To do:
1. Answer these questions on the news excerpt about Mahwah Police Chief James Batelli's remarks:
(a) What did two of the officers who pursued Emil Mann do earlier Saturday?
(b) Like Molinelli, whom did the police chief criticize?
(c) According to Batelli, how did some refer to the officers?
2. Please explain, in one to three sentences, why Batelli said the park police "jeopardized the safety of everyone," as the news excerpt on his remarks gives it.
3. Resume the news excerpt about Mahwah Police Chief James Batelli's remarks, picking up after its final sentence.

[[ Extract provided, beginning ]]

Meanwhile, Mahwah Police Chief James Batelli said yesterday that he's learned of another incident that may have influenced events. Earlier Saturday, two of the officers who pursued Emil Mann arrested a different tribe member for wearing a holstered pistol, he said.

"Whether that played into the state of mind of the residents and police officers is for someone else to determine," Batelli said. "I'm sure that the word got out."

Like Molinelli, the police chief was critical of the park police.

Mahwah police enjoy a rapport with the Ramapough tribe, he said, and understand their strong ties to the land. When park police pursued tribal members, without notifying his force, they "jeopardized the safety of everyone," Batelli said.

"You're dealing with a culture, a group that believes in keeping problems to themselves," he said. "Some referred to the officers as outsiders coming into their area."

[[ Extract provided, end ]]
[[ Study material, beginning ]]

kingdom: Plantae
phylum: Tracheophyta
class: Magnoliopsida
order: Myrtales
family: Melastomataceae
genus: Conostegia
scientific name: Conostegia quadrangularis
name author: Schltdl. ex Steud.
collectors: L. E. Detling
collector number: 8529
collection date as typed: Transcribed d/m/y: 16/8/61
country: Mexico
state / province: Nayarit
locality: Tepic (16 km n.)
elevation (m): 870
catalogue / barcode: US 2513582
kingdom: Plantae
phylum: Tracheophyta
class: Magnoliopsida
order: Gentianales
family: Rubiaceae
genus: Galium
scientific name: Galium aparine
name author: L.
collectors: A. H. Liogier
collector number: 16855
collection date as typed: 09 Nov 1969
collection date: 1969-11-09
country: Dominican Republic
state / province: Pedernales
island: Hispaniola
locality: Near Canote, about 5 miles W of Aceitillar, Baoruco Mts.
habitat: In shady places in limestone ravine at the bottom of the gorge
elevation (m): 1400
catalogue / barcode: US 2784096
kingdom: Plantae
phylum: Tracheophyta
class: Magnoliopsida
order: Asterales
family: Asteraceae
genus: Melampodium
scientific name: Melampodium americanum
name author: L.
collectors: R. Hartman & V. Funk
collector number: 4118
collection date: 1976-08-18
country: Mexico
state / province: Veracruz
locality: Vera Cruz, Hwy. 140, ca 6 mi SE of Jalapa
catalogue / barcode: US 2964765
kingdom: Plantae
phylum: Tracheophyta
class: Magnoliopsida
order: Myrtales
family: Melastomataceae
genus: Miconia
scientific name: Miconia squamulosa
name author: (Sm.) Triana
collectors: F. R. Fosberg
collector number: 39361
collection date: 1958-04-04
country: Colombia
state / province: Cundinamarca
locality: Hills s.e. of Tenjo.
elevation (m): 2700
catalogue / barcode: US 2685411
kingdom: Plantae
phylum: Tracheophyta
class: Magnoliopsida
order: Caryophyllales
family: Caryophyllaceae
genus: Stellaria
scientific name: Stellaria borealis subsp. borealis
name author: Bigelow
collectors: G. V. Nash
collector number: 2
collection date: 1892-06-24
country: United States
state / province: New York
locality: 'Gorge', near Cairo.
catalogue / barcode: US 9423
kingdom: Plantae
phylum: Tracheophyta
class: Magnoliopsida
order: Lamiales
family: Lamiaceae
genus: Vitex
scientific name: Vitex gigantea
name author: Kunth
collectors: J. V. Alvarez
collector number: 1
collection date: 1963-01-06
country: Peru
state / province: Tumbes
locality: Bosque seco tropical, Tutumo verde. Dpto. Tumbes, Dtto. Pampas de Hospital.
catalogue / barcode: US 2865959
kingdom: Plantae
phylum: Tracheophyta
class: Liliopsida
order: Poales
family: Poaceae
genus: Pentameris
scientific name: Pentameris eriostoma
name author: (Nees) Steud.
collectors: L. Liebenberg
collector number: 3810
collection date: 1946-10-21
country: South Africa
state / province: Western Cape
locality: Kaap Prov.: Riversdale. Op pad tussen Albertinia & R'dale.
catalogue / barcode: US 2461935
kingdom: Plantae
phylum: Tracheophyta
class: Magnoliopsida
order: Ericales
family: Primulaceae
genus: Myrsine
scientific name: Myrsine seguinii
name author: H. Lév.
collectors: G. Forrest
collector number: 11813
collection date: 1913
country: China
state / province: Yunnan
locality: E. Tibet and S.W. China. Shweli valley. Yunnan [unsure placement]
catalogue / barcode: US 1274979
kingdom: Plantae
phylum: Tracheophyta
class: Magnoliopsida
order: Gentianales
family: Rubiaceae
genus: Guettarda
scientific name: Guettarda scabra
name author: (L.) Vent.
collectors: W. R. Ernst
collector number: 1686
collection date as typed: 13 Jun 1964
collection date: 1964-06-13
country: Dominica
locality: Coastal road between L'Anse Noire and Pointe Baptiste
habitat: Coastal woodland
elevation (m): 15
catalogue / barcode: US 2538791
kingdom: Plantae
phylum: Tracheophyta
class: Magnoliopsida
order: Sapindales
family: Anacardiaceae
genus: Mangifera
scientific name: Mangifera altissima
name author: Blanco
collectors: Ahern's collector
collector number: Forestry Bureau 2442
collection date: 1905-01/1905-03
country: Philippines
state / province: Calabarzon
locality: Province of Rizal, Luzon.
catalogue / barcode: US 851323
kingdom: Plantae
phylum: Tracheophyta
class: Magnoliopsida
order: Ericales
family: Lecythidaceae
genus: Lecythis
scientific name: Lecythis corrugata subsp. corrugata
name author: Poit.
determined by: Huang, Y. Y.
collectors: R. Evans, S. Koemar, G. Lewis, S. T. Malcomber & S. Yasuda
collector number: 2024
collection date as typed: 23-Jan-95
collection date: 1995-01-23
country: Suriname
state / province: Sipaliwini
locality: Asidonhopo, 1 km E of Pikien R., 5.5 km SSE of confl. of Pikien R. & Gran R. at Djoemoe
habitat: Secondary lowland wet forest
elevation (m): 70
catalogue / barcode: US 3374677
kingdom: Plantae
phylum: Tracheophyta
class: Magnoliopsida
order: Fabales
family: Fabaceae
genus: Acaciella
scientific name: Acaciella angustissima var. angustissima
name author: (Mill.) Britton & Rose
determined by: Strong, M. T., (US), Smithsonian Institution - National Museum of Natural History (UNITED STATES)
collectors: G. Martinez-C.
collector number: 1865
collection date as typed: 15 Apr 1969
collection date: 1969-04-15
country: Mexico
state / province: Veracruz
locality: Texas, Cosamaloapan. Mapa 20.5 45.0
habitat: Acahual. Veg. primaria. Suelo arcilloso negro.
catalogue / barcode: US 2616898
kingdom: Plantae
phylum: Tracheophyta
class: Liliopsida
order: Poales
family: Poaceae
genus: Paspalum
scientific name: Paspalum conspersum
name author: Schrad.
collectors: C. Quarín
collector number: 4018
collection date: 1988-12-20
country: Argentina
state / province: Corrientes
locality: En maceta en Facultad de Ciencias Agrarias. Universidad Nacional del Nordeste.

[[ Study material, end ]]

Written answers:
1.
(a) They arrested a different tribe member for wearing a holstered pistol.
(b) The park police.
(c) As outsiders coming into their area.

2. Batelli said this because the park police pursued tribal members without notifying his force. Mahwah police, by contrast, have a rapport with the Ramapough tribe and understand their strong ties to the land.

3.
Still, Batelli conceded that the officers may not have known whose land they were on.

"There are various signs, although the signs are very frequently shot up and torn down," he said. "When the Bergen County Prosecutor's Office went back there to process the crime scene, there were literally hundreds if not thousands of rounds of every caliber on the ground."

Besides Walder, other officers in the vicinity of the shooting were Lt. Kelly Gottheiner and Officer Kenneth Kriete, authorities say. Walder's wife, Lorna, a park police officer, was also in the vicinity, authorities said. All four were stationed at nearby Ringwood State Park; Gottheiner was the superior officer of the group.

The four are now on paid leave, said Elaine Makatura, spokeswoman for the DEP. Chad Walder, who earns $54,131 a year, joined the DEP in May 2005 after a seven-year stint in the state juvenile corrections field.

Yesterday the two Ramapough tribe members arrested over the weekend made appearances in Mahwah Municipal Court before Judge Anthony Gianni.

Otis Mann came first, appearing in handcuffs and a prison jumpsuit. As his wife and daughter sobbed audibly in the courtroom, his lawyer, Steven Schefers of Hawthorne, entered a not-guilty plea on behalf of his client. The daughter, Kaitlin Mann, 17, wore a T-shirt with the words "Let Otis Go."

Gianni scheduled a bail reduction hearing for tomorrow. Otis Mann remains jailed on $100,000 bail.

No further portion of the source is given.